Limites entre estética e saúde

Enviada em 13/07/2020

O culto ao corpo fazia parte da cultura grega na antiguidade, por isso era comum que os homens exibissem seus físicos durante jogos. Dessa forma, precisavam alcançar a perfeição para entrarem no conceito de corpo ideal. No contexto atual, esse conceito atua de forma evidente na vida das pessoas, criando padrões que são reforçados pela mídia e utilizados como forma de vender seus produtos. A pressão estética, podem causar danos físicos e psicológicos, como compulsão alimentar ou complicações decorrentes de cirurgias plasticas.

Contínuo a isso, a Indústria Cultural visa o lucro e o consumo em massa da população, para isso, utiliza a cultura e os meios de comunicação para difundir ideologias, a fim de alienar os consumidores. Nesse sentido, o corpo tornou-se  um objeto do capitalismo, pois as mídias vendem constantemente a ideia do corpo perfeito. Assim, as pessoas sentem necessidade de estarem dentro dos padrões e consomem todo tipo de produto, como chás ou remédios emagrecedores.

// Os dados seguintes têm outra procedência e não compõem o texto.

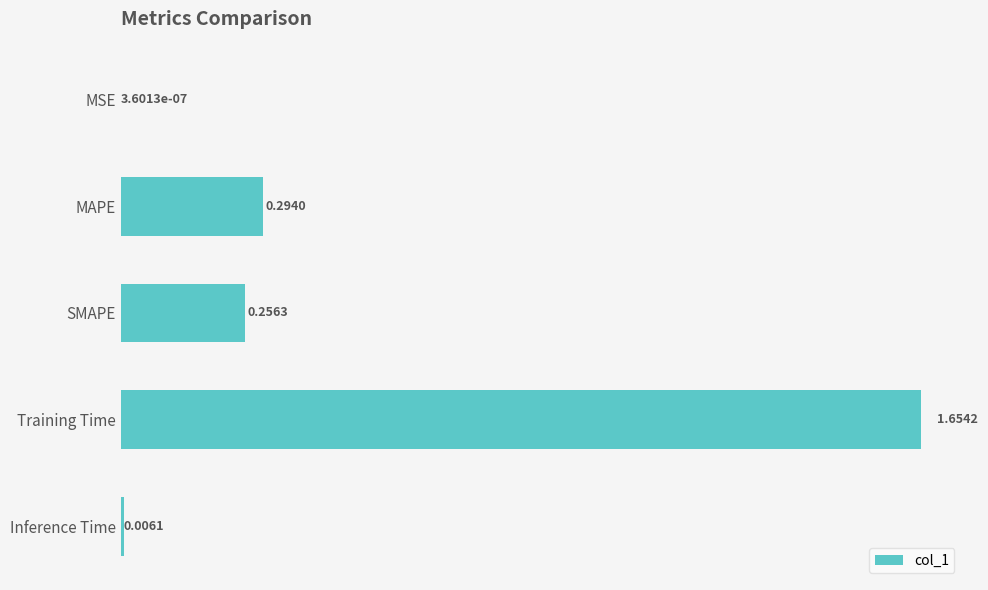

What is the change in value from MAPE to Training Time?

+1.4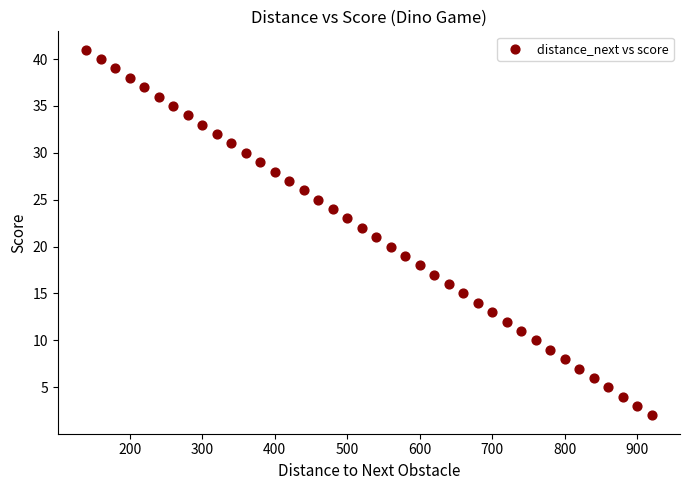

What is the range of X values (max minus min)?

780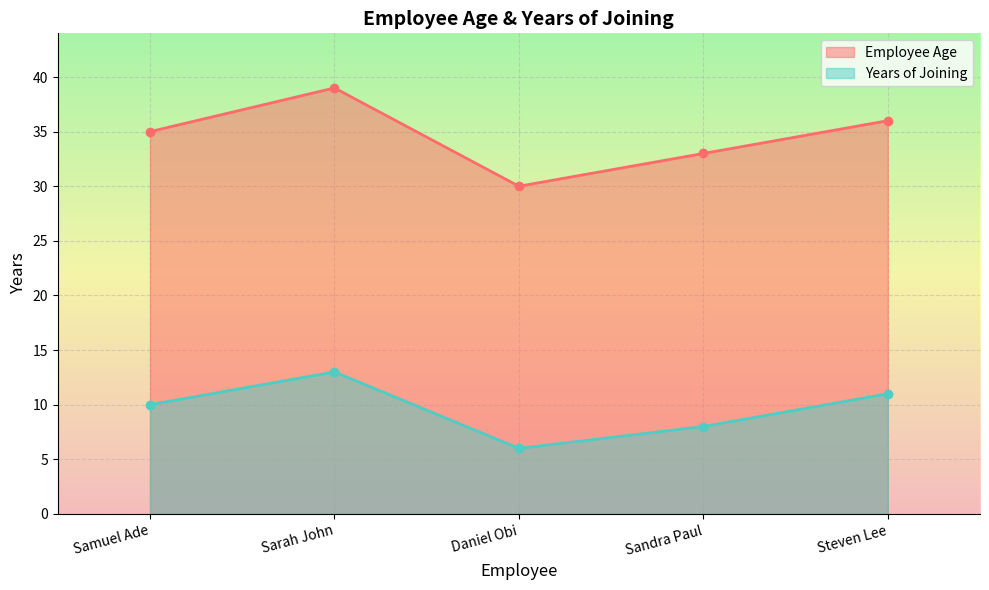

Reading right to left, what are all the values shown in this chart?

Employee Age: Steven Lee=36	Sandra Paul=33	Daniel Obi=30	Sarah John=39	Samuel Ade=35
Years of Joining: Steven Lee=11	Sandra Paul=8	Daniel Obi=6	Sarah John=13	Samuel Ade=10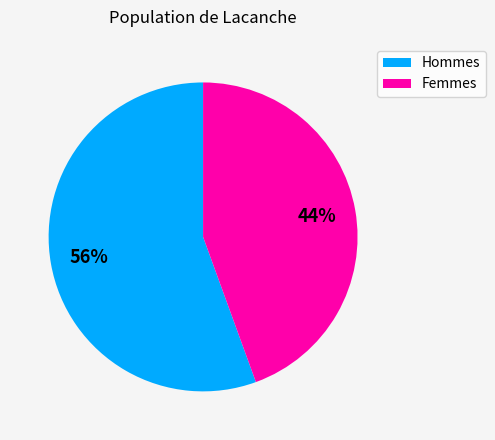

Do Hommes and Femmes together represent more than half of the pie?

Yes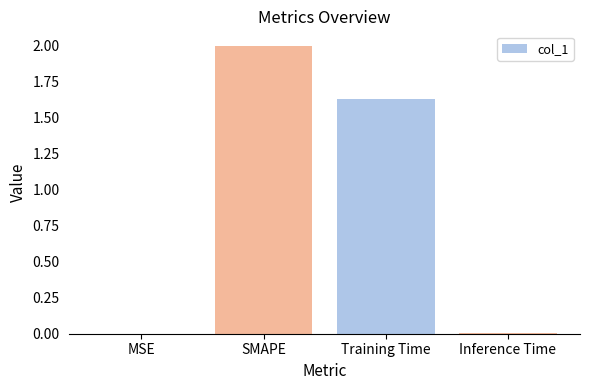

The value at Training Time is 1.0. True or false?

False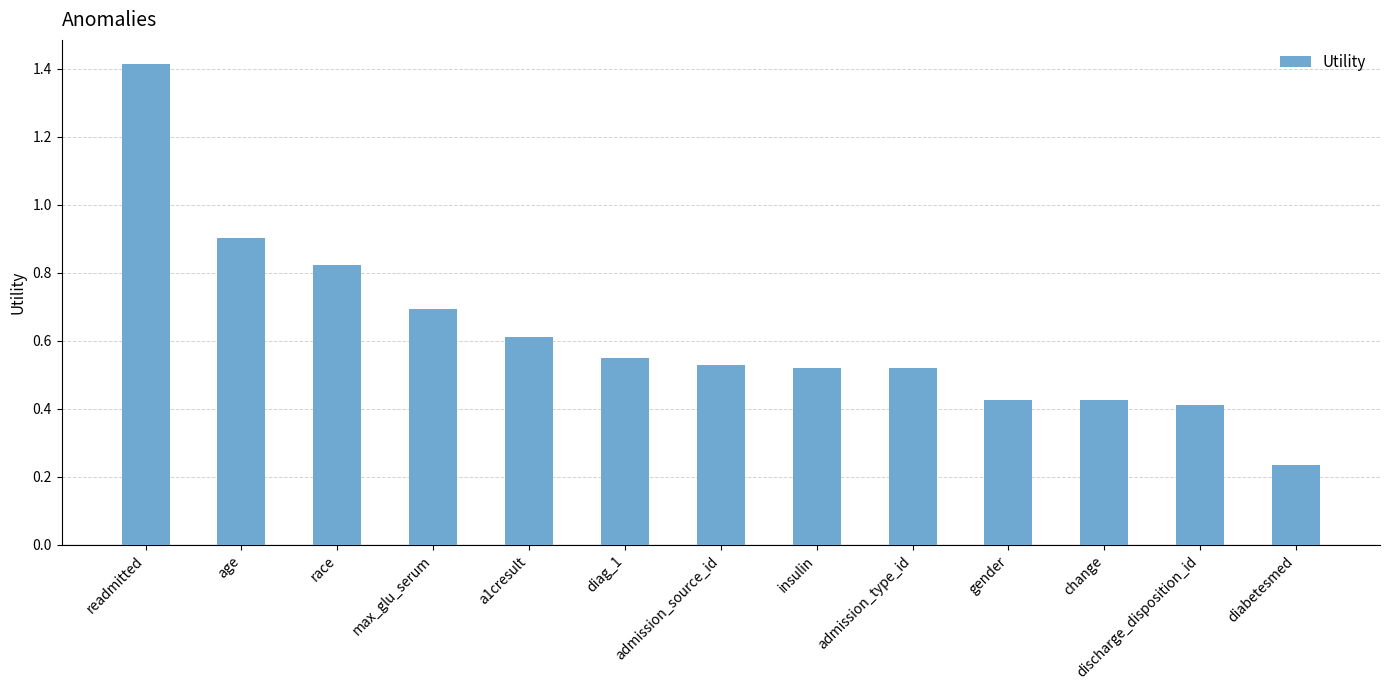

What position from the right is insulin?

6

A farsa da perfeição, na maioria das vezes perpetuada por meio de fotos manipuladas por photoshop ou por produtos inúteis e perigosos, possui fins lucrativos.

No filme “O Mínimo Para Viver”, uma jovem sofre de anorexia e teve que ser internada em uma clínica de reabilitação para recuperar sua saúde e curar-se do transtorno. A situação condiz com a realidade, visto que transtornos alimentares, depressão e baixa autoestima são problemas frequentes na conjuntura contemporânea.  Dessa forma, a utilização de métodos perigosos como dietas restritivas, procedimentos cirúrgicos com viés totalmente estético, remédios para emagrecer, entre outros, causam danos psicológicos e físicos. Segundo a Organização Mundial da Saúde (OMS) aproximadamente 4% da população brasileira sofre de transtornos alimentares. Os limites da estética são ultrapassados quando esta adquire maior importância que a saúde.

Fica claro dessa forma, que a busca pelo corpo ideal pode desencadear problemas sérios. Cabe à OMS, órgão das Nações Unidas especializado em saúde, desenvolver debates sobre os riscos da pressão estética, por meio das mídias sociais, com o objetivo de conscientizar  a sociedade sobre esse problema. Dessa forma, o conceito grego de corpo ideal poderá ser abolido.